Figure 4. Collection Points

The data from the collection points flows into the Hadoop cluster, which, in our case, is a big data appliance. You would also feed other data into this appliance. The social feeds shown in Figure 4 would come from a data aggregator (typically a company) that sorts out relevant hash tags, for example. Then you use Flume or Scribe to load the data into Hadoop.

Step 2: Collate and Move the Data

The next step is to add data (social feeds, user profiles, and any other data required to make the results relevant to analysis) and to start collating, interpreting, and understanding the data.
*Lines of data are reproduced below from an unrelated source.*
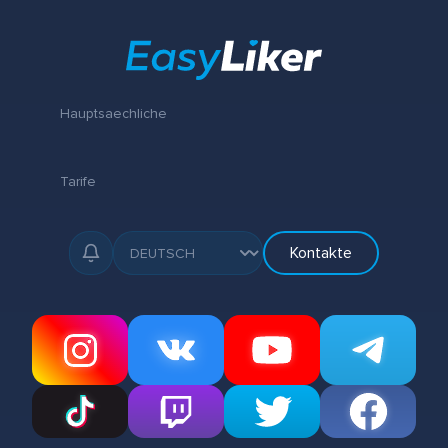
Hauptsaechliche
Tarife
Kontakte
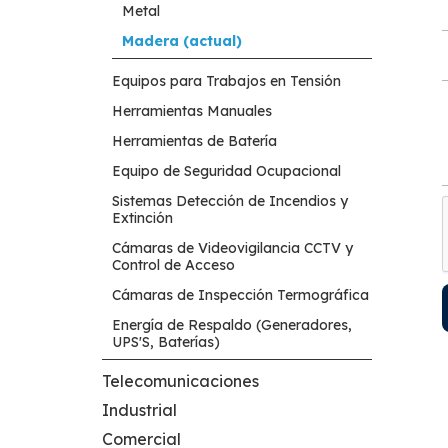
Metal
Madera (actual)
Equipos para Trabajos en Tensión
Herramientas Manuales
Herramientas de Batería
Equipo de Seguridad Ocupacional
Sistemas Detección de Incendios y
Extinción
Cámaras de Videovigilancia CCTV y
Control de Acceso
Cámaras de Inspección Termográfica
Energía de Respaldo (Generadores,
UPS'S, Baterías)
Telecomunicaciones
Industrial
Comercial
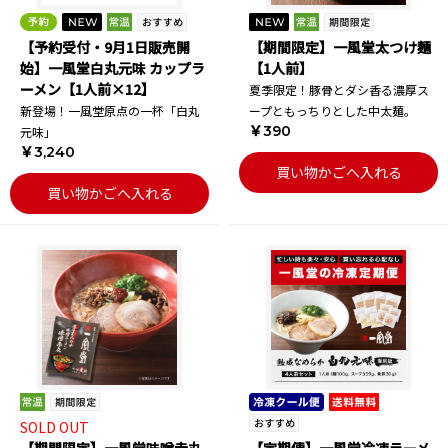
【予約受付・9月1日販売開
【期間限定】一風堂太つけ麺
始】一風堂白丸元味 カップラ
【1人前】
ーメン【1人前×12】
夏季限定！豚骨とダシ香る濃厚ス
新登場！一風堂原点の一杯「白丸
ープともっちりとした中太麺。
￥390
元味」
￥3,240
買い物かごへ入れる
買い物かごへ入れる
SOLD OUT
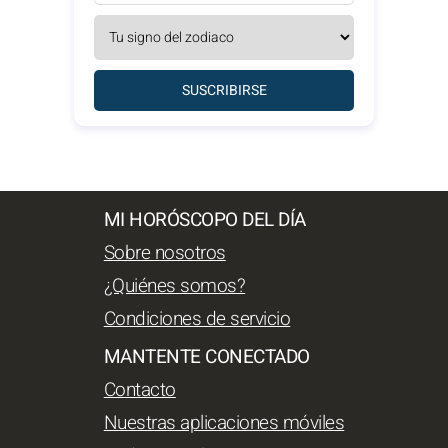
SUSCRIBIRSE
MI HORÓSCOPO DEL DÍA
Sobre nosotros
¿Quiénes somos?
Condiciones de servicio
MANTENTE CONECTADO
Contacto
Nuestras aplicaciones móviles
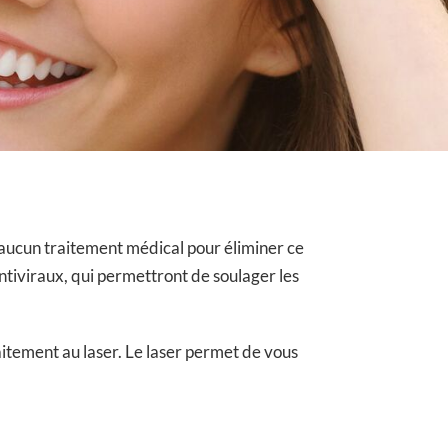
ste aucun traitement médical pour éliminer ce
iviraux, qui permettront de soulager les
itement au laser. Le laser permet de vous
Figure 5. Collating and Interpreting the Data

For instance, add user profiles to the social feeds and add the location data to build a comprehensive understanding of an individual user and the patterns associated with this user. Typically, this is done using Apache Hadoop MapReduce. The user profiles are batch-loaded from the Oracle NoSQL Database via a Hadoop InputFormat interface and, thus, added to the MapReduce data sets.

To combine all this with the POS data, customer relationship management (CRM) data, and all sorts of other transactional data, you would use Oracle Big Data Connectors to efficiently move the reduced data into the Oracle Database. Then you have a comprehensive view of the data that you can go after, either by using Oracle Exalytics or business intelligence (BI) tools or—and this is the interesting piece— via things such as data mining.

Figure 6. Moving the Reduced Data

Step 3: Analyze the Data

That last phase—here called "analyze"— creates data mining models and statistical models that are used to produce the right coupons. These models are the real crown jewels, because they allow you to make decisions in real time based on very accurate models. The models go into the collection and decision points to act on real-time data, as shown in Figure 7.

Figure 7. Analyzing the Data

In Figure 7, you see the gray model being utilized in the Expert Engine. That model describes and predicts the behavior of an individual customer and, based on those predictions, determines what action to take.

Conclusion

The description above is an end-to-end look at "big data" and real-time decisions. Big data allows us to leverage tremendous amounts of data and processing resources to arrive at accurate models. It also allows us to determine all sorts of things that we were not expecting, which creates more-accurate models and also new ideas, new business, and so on.

You can implement the entire solution shown here using the Oracle Big Data Appliance on Oracle technology. Then you'll just need to find a few people who understand the programming models to create those crown jewels.